What is the asking price for your online identity? Now, we finally know.
Harvesting a few of your credit cards, your social security number, your billing address, and even the names of your children now has an exact price tag, almost like an Amazon shopping list. According to a new study by Privacy Central, it’s exactly $1,170 on the dark web.
Like an auction site or Craigslist, the Dark Web is a shopper’s paradise for hackers.
Netflix accounts, an Uber login, and access to your AirBnB credentials come cheap -- $10 each. And, how about your Gmail login? That sells for about a dollar. How about your iTunes account info? That’s exactly $15.38. PayPal account? $247.
All of these logins, credit card numbers, and account details are for sale, but security experts suggest the laundry list of items for sale is only going to grow -- and get more affordable.
Daniel Smith, a security researcher at Radware, says dark web hackers tend to offer package deals, one that might include your mother’s maiden name as a bonus. The listings are getting more and more sophisticated, and the prices are driven by recent data breaches.
“Accounts for paid streaming services are almost always available in a darknet marketplace,” he said. “Credit cards typically sell between $5 to $20 per card, depending on the value of the card. When large databases go up for sale on the darknet, records drop to under a dollar a piece.”
“We have seen prices as low as $100 for two credit cards and even $350 for ten cards,” added Mounir Hahad, the Head of Threat Research at Juniper Networks. “We have also seen $10 for a keylogger malware, which will capture passwords from any computer you have access to - $40 can often get you access to the social media accounts of anyone you’re interested in.”
The question to ask is -- how do you protect yourself?
Smith says one of the main ways hackers steal your identity these days is through phishing scams, those troubling ploys that trick you into giving out bank details, logins, and your social security number. The emails look legitimate, as though Bank of America or Wells Fargo really are having a computer glitch and need you to fill out an online form.

__DIRECTIONS__
1) From the dark web pricing article, list each service named in the paragraph beginning "Netflix accounts," along with the price given for it.
2) Reproduce verbatim the portion of the dark web pricing article between "Netflix accounts, an" and "get more affordable.", inclusive.

__Pictured people or hands with their joints__
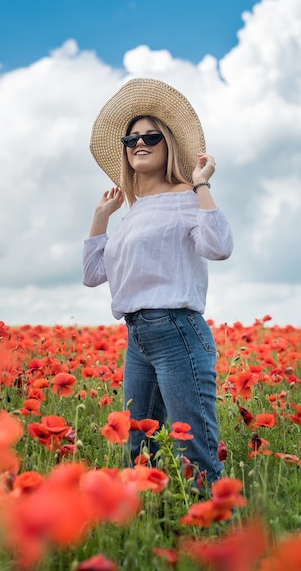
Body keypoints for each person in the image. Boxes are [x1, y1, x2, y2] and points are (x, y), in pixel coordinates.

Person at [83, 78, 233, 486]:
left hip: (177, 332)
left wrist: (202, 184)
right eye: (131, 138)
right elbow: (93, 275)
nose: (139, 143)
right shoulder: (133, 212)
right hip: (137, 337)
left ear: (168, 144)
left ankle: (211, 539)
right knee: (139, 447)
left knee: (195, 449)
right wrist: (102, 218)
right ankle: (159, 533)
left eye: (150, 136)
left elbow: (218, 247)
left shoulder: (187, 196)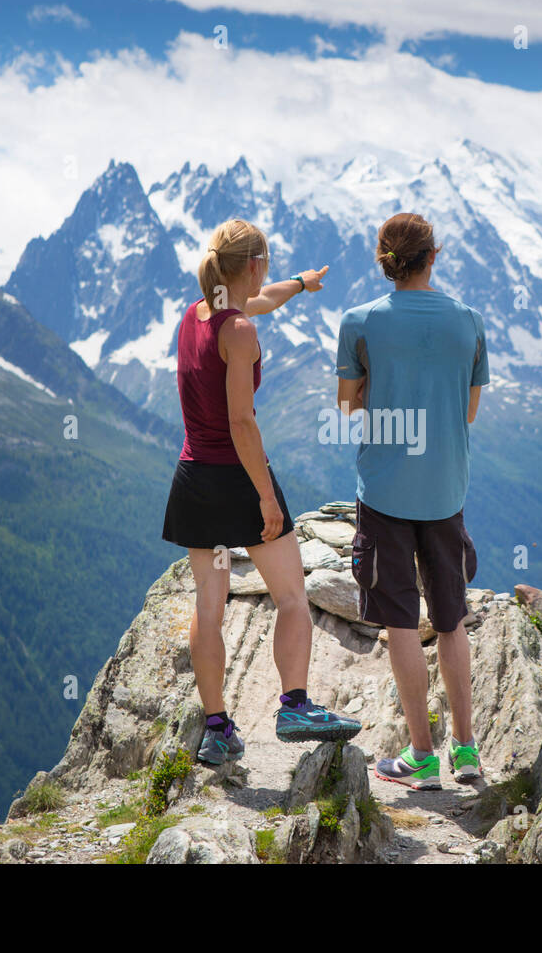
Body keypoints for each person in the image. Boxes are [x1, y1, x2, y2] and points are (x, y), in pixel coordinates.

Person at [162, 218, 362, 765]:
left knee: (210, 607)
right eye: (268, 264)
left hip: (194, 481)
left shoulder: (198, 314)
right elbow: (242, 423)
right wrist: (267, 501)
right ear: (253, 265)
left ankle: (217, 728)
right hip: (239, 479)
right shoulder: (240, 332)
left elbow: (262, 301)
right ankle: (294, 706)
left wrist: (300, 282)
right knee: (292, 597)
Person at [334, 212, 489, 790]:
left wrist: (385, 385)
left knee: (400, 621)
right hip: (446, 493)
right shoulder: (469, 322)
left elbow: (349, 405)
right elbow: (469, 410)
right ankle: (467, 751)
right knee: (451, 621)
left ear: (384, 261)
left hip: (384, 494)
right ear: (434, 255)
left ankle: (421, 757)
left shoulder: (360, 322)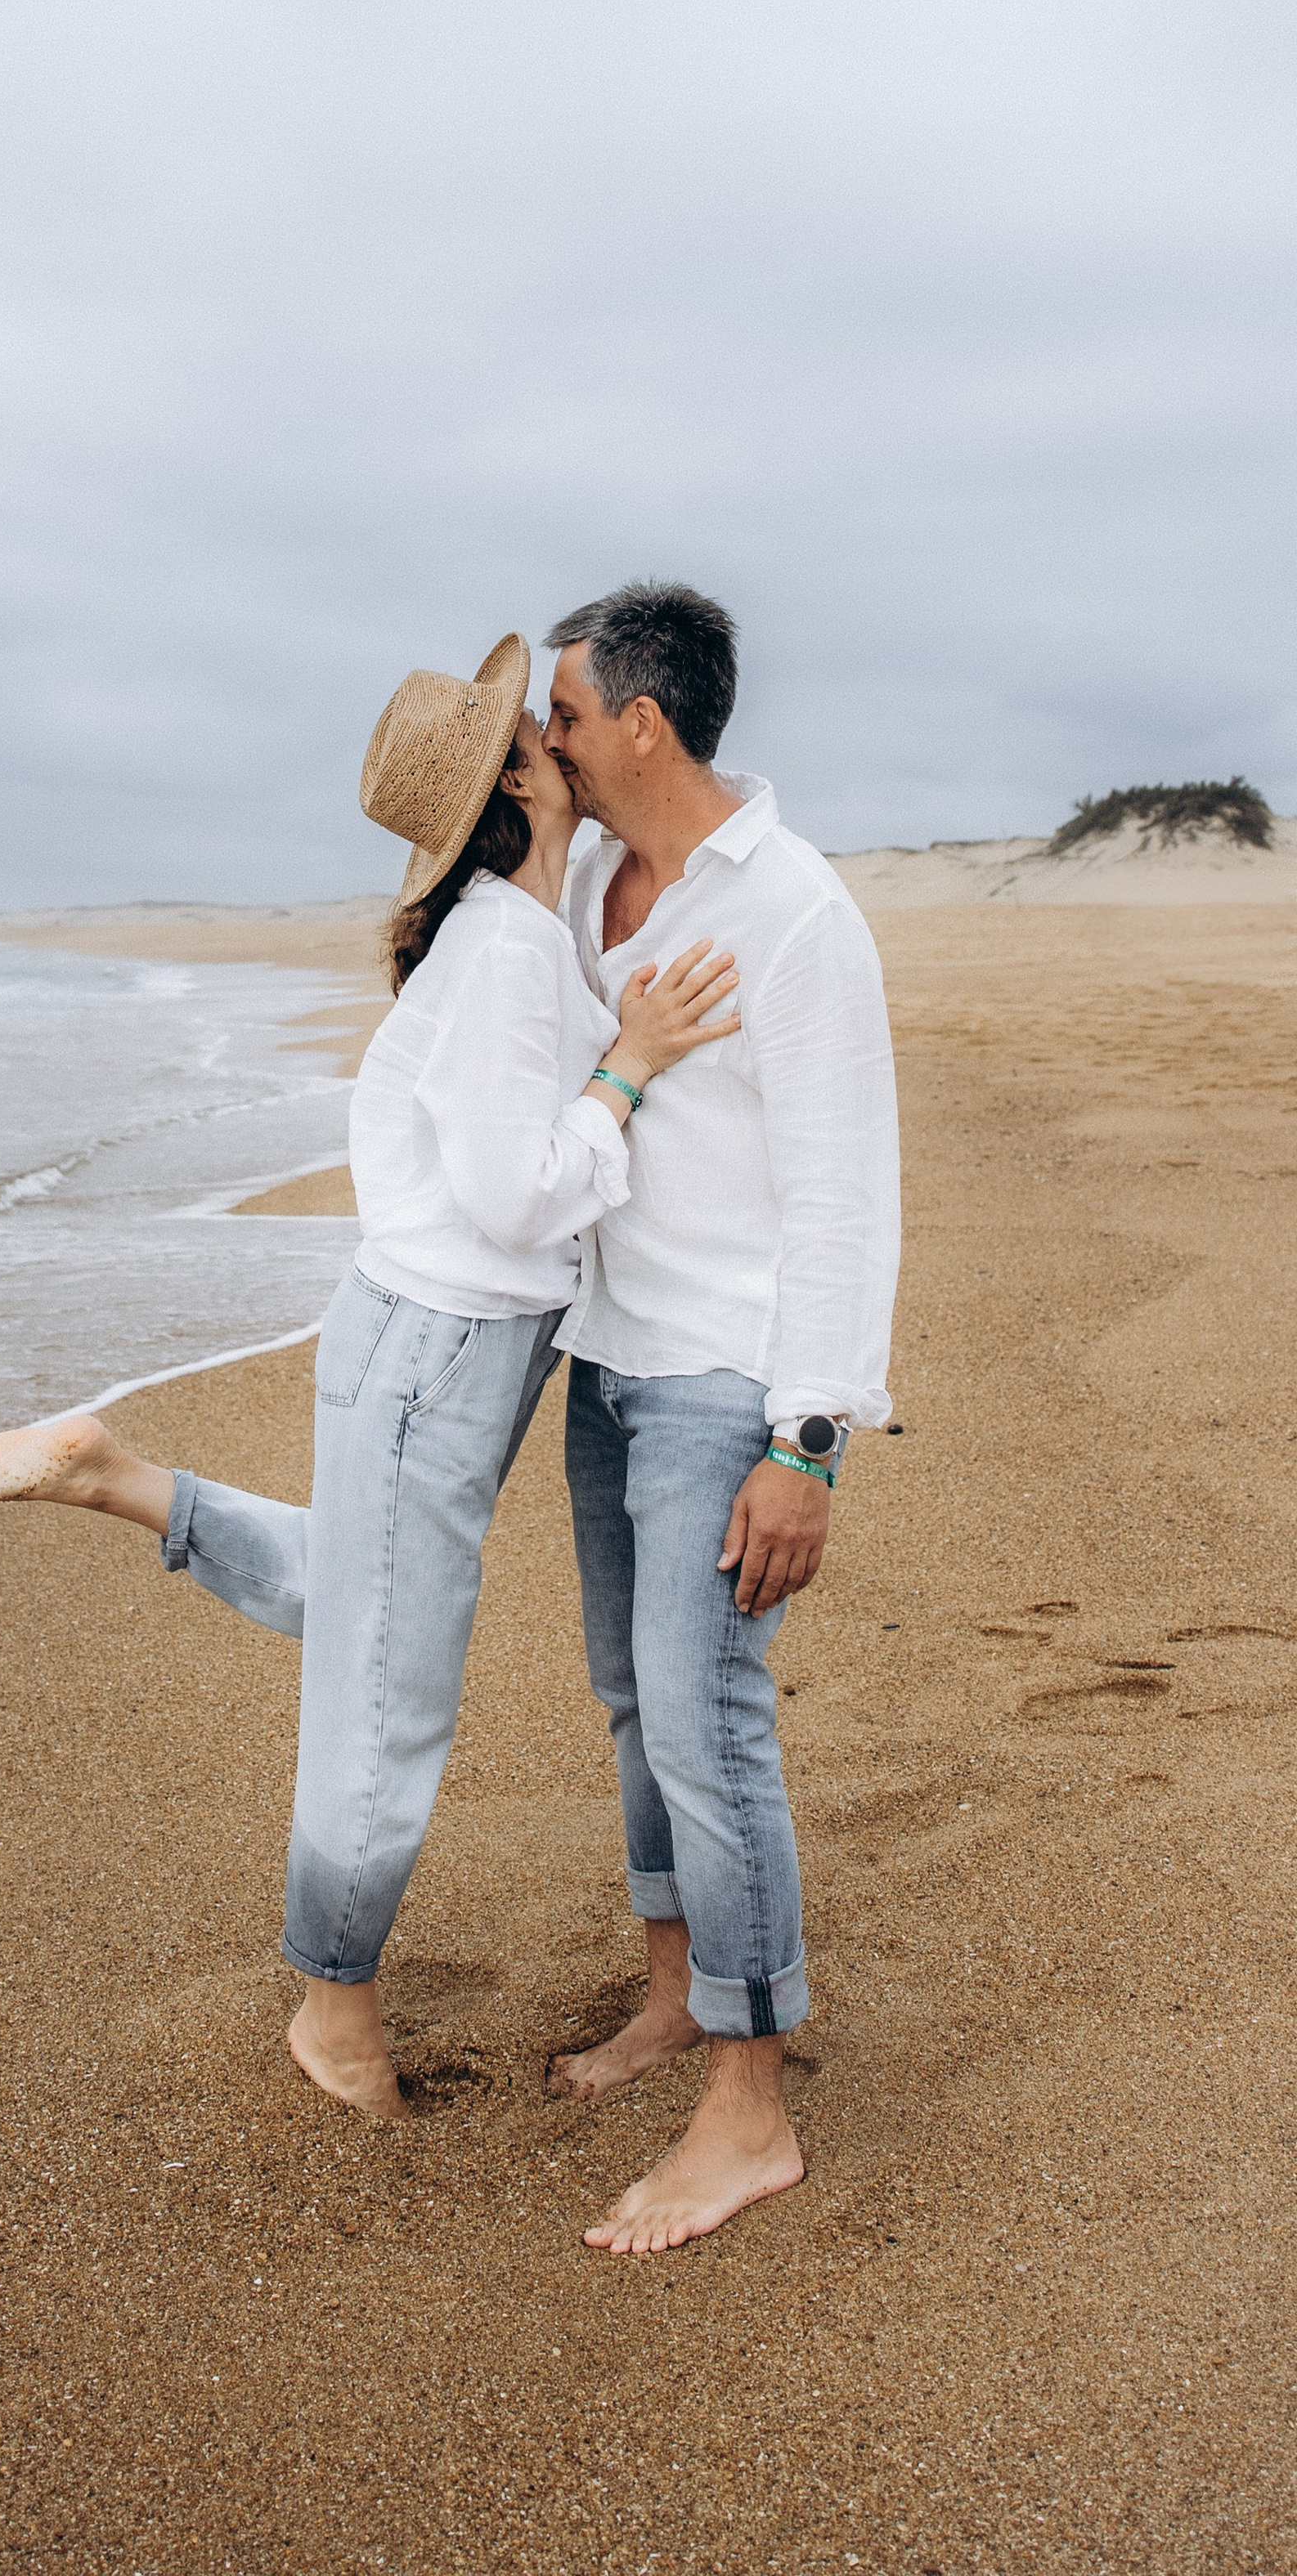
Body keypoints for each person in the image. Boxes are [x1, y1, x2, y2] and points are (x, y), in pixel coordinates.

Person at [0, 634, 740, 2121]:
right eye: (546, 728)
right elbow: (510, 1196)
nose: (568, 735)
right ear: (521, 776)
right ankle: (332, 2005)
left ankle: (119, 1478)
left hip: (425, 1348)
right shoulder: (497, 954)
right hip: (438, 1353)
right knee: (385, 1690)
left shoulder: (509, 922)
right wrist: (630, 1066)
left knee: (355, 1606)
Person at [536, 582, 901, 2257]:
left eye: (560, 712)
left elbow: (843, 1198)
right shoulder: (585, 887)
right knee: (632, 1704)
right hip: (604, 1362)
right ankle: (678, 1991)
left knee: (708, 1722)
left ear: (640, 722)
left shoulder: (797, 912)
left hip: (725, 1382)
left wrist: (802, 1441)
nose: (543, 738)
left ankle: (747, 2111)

__YOUR RESPONSES__
1)
Netflix: $10
Uber: $10
AirBnB: $10
Gmail: about a dollar
iTunes: $15.38
PayPal: $247

2)
Netflix accounts, an Uber login, and access to your AirBnB credentials come cheap -- $10 each. And, how about your Gmail login? That sells for about a dollar. How about your iTunes account info? That’s exactly $15.38. PayPal account? $247.
All of these logins, credit card numbers, and account details are for sale, but security experts suggest the laundry list of items for sale is only going to grow -- and get more affordable.